Lena became a living legend in the area. People came to see her. One, the wife of a high official in the British government, wrote: “It was like creeping back seventeen hundred years to hear from the coarse but inspired lips of evangelists the simple, sacred words of wisdom and purity.”
Lena never knew when she was born, but she lived a long life, always thanking God for His great grace. When she died in 1800, her faithful perseverance had become legendary throughout South Africa. She was one of the first indigenous church leaders in South Africa, certainly the first woman, and she had led the congregation at Genadendal for fifty years.
Friday, 15 February 2013
Hauge spent his last years on a farm near Christiania (modern Oslo), bought for him by his friends. Years of imprisonment had weakened his body but not his spirit. His home became a centre for Christian life, visited by many. He welcomed both spiritual and secular leaders who came to him for advice.
He wrote a number of books and articles, mainly spiritual but some economic. Two years before his early death, he gave this testimony to God's faithfulness and dealings.
I am 52 years old and have tasted Christianity's joy and strength, which had enabled me to leave my father's house and to offer up my body's peace and my worldly goods. I have put my life in danger of death many times, wandered alone through and over many wild woods and fells. I have seen many loathsome forms of sin. But in all this, nothing has been able to disturb the peace and the divine joy I have through the teaching of Christ. My consciousness is at one with it, and I only want to live according to its command.
In the darkest of prisons, where I have sat for my testimony's sake, I have had spiritual joys that exceed all the world's glory and joy. In a miraculous way, power is granted to all those who receive it in their inner being, such that their souls become sanctified by His reconciling grace. From this flows that purity and that friendship that far exceeds all other morals and friendships in the worlds. Let it happen!

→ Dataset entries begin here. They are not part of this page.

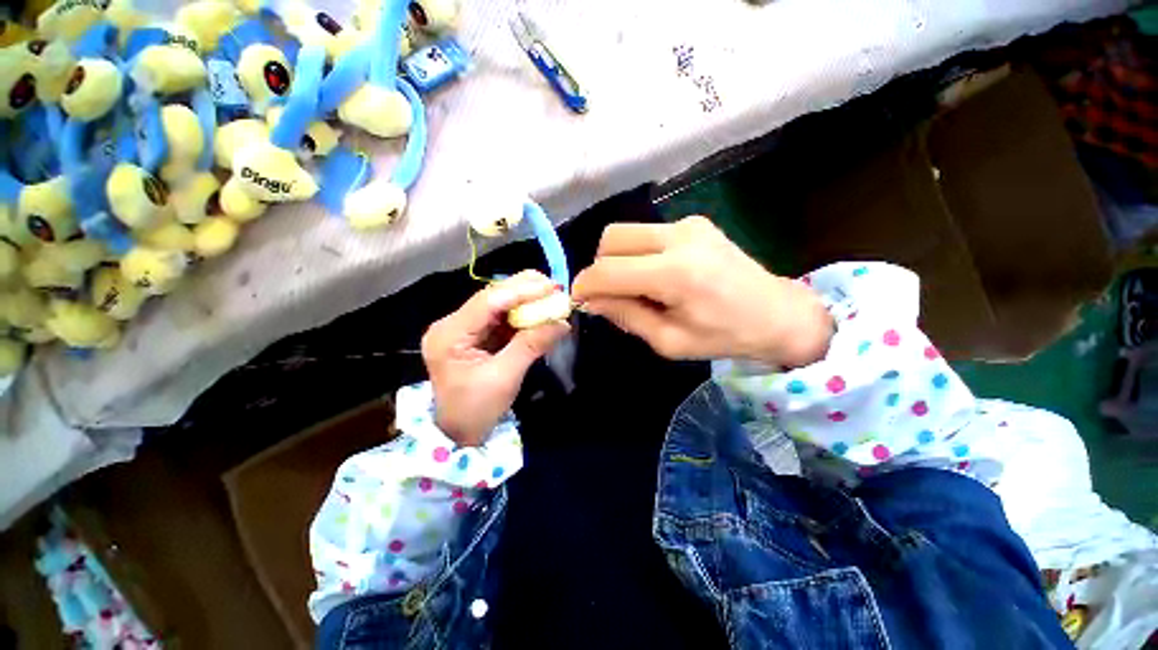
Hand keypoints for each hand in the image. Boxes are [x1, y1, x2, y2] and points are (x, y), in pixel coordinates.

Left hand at [422, 271, 569, 445]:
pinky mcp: (477, 334)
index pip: (488, 301)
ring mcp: (464, 327)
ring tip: (553, 297)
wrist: (460, 432)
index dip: (521, 291)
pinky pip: (503, 317)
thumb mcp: (505, 377)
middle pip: (493, 296)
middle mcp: (453, 323)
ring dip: (527, 300)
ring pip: (500, 303)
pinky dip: (524, 314)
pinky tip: (541, 311)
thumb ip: (532, 345)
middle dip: (525, 290)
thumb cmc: (476, 410)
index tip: (551, 287)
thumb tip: (563, 322)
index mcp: (450, 334)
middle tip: (555, 288)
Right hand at [572, 216, 831, 366]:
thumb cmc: (724, 337)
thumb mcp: (669, 341)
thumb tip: (592, 301)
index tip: (580, 301)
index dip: (584, 286)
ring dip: (618, 259)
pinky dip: (638, 253)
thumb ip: (626, 316)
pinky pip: (647, 233)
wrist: (778, 314)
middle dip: (599, 267)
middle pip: (611, 238)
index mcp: (675, 274)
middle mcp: (679, 238)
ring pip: (626, 232)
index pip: (607, 271)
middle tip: (610, 294)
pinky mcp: (694, 222)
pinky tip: (656, 275)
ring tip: (636, 286)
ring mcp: (688, 224)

At the end, Hauge was bedridden - but still preached. His last exhortation was: "Follow Jesus!" He died, his face radiant with joy, exclaiming, "Oh, You eternal, loving God!"
That was by no means the end of the story! Some of his followers held important positions. Three of them took part in the first Norwegian Parliament in 1814, when Norway became independent from Denmark after 400 years of Danish rule. The whole nation felt the effects of Hauge’s influence - spiritually, politically and financially. It can truly be said that he fathered the new nation.
Hauge's pioneering work in economic justice and ethical business continue to inspire today. Journalist Sigbjorn Ravnasen has written a book (very hard to find, even on Google) on Hans Nielsen Hauge's Ethical Framework for Business and Management . Ravnasen writes:
"When Norway became an independent nation in 1814, these kingdom values were integrated into the rhythm of daily life and were institutionalized into laws, school curricula and business practices in Norway. Economic conditions improved and led to the eradication of poverty in the land. Today, Norway continues to be the best country in the world in human development for the seventh year in a row. Norwegians have imbibed this spirit of volunteerism and have stretched their sense of responsibility from involvement in their local community beyond to the global community of nations. So Norway has the highest ratio of missionaries per capita, and (most unusually) in holistic and transformational servant-leadership roles."
In 2005 the Hauge Institute was founded. Its aim is to raise awareness about the person Hans Nielsen Hauge, his ethical thinking and topicality; to bring inspiration to the business community, to leaders, research, education and society. Based on the thinking and practice of Hans Nielsen Hauge, the Hauge Institute will focus on the ethical dimension in three main areas: Leadership, Entrepreneurship, and Trade and the Environment.